Chowdhury Sourangsu, Dey Sagnik
Centre for Atmospheric Sciences, Indian Institute of Technology Delhi, Hauz Khas, New Delhi 110016, India.
Centre for Atmospheric Sciences, Indian Institute of Technology Delhi, Hauz Khas, New Delhi 110016, India.
Environ Int. 2016 May;91:283-90. doi: 10.1016/j.envint.2016.03.004. Epub 2016 Mar 18.
In India, more than a billion population is at risk of exposure to ambient fine particulate matter (PM2.5) concentration exceeding World Health Organization air quality guideline, posing a serious threat to health. Cause-specific premature death from ambient PM2.5 exposure is poorly known for India. Here we develop a non-linear power law (NLP) function to estimate the relative risk associated with ambient PM2.5 exposure using satellite-based PM2.5 concentration (2001-2010) that is bias-corrected against coincident direct measurements. We show that estimate of annual premature death in India is lower by 14.7% (19.2%) using NLP (integrated exposure risk function, IER) for assumption of uniform baseline mortality across India (as considered in the global burden of disease study) relative to the estimate obtained by adjusting for state-specific baseline mortality using GDP as a proxy. 486,100 (811,000) annual premature death in India is estimated using NLP (IER) risk functions after baseline mortality adjustment. 54.5% of premature death estimated using NLP risk function is attributed to chronic obstructive pulmonary disease (COPD), 24.0% to ischemic heart disease (IHD), 18.5% to stroke and the remaining 3.0% to lung cancer (LC). 44,900 (5900-173,300) less premature death is expected annually, if India achieves its present annual air quality target of 40μgm(-3). Our results identify the worst affected districts in terms of ambient PM2.5 exposure and resulting annual premature death and call for initiation of long-term measures through a systematic framework of pollution and health data archive.

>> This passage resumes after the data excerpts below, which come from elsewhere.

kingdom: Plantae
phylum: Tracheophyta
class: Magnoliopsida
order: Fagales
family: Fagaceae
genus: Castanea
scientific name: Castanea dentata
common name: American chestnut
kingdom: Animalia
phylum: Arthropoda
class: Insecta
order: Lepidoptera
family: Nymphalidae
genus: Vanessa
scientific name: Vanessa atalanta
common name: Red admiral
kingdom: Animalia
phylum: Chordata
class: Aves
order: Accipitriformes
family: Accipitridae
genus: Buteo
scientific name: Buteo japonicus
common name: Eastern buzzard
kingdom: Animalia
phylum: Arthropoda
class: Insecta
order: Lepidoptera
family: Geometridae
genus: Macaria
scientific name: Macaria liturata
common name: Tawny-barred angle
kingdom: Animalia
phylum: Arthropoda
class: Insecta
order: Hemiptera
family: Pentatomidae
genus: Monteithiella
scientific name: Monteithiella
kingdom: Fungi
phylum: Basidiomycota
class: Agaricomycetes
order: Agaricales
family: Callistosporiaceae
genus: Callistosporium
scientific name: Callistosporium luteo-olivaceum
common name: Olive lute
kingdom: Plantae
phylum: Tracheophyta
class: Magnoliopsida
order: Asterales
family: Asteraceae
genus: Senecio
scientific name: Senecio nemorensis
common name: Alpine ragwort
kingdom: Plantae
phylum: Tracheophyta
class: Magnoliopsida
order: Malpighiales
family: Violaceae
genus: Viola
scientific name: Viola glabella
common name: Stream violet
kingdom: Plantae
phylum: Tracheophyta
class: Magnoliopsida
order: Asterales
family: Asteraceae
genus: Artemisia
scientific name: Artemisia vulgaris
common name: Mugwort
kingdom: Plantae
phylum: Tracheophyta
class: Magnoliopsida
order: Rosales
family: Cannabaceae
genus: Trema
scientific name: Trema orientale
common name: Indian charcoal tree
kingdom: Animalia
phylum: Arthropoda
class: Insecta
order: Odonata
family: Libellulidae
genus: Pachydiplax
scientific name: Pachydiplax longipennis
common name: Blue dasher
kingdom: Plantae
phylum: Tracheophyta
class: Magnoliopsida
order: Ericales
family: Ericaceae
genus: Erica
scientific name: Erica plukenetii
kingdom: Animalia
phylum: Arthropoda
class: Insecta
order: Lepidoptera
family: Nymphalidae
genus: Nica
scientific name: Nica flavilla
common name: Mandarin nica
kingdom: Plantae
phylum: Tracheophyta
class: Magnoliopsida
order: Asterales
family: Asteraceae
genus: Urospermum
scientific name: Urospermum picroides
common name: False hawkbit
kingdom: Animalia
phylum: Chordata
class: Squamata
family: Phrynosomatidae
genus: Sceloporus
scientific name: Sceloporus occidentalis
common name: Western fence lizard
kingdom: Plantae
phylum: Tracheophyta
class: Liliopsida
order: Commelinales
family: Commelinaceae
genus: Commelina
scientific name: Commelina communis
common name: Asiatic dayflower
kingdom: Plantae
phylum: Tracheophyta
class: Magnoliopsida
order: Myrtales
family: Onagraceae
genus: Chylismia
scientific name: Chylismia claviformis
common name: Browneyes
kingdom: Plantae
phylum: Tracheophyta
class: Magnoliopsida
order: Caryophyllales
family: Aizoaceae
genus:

在印度,超过10亿人口面临暴露于超过世界卫生组织空气质量指南的环境细颗粒物(PM2.5)浓度的风险,这对健康构成了严重威胁。在印度,因环境PM2.5暴露导致的特定病因过早死亡情况鲜为人知。在此,我们开发了一种非线性幂律(NLP)函数,利用基于卫星的PM2.5浓度(2001 - 2010年)来估计与环境PM2.5暴露相关的相对风险,该浓度已针对同期直接测量值进行了偏差校正。我们表明,相对于使用GDP作为代理来调整特定邦基线死亡率所获得的估计值,在假设印度各地基线死亡率统一(如全球疾病负担研究中所考虑的)的情况下,使用NLP(综合暴露风险函数,IER)估计印度每年过早死亡人数低14.7%(19.2%)。在进行基线死亡率调整后,使用NLP(IER)风险函数估计印度每年有486,100(811,000)例过早死亡。使用NLP风险函数估计的过早死亡中,54.5%归因于慢性阻塞性肺疾病(COPD),24.0%归因于缺血性心脏病(IHD),18.5%归因于中风,其余3.0%归因于肺癌(LC)。如果印度实现其目前每年40μg/m³的空气质量目标,预计每年过早死亡人数将减少44,900(5900 - 173,300)例。我们的结果确定了在环境PM2.5暴露及由此导致的每年过早死亡方面受影响最严重的地区,并呼吁通过污染与健康数据存档的系统框架启动长期措施。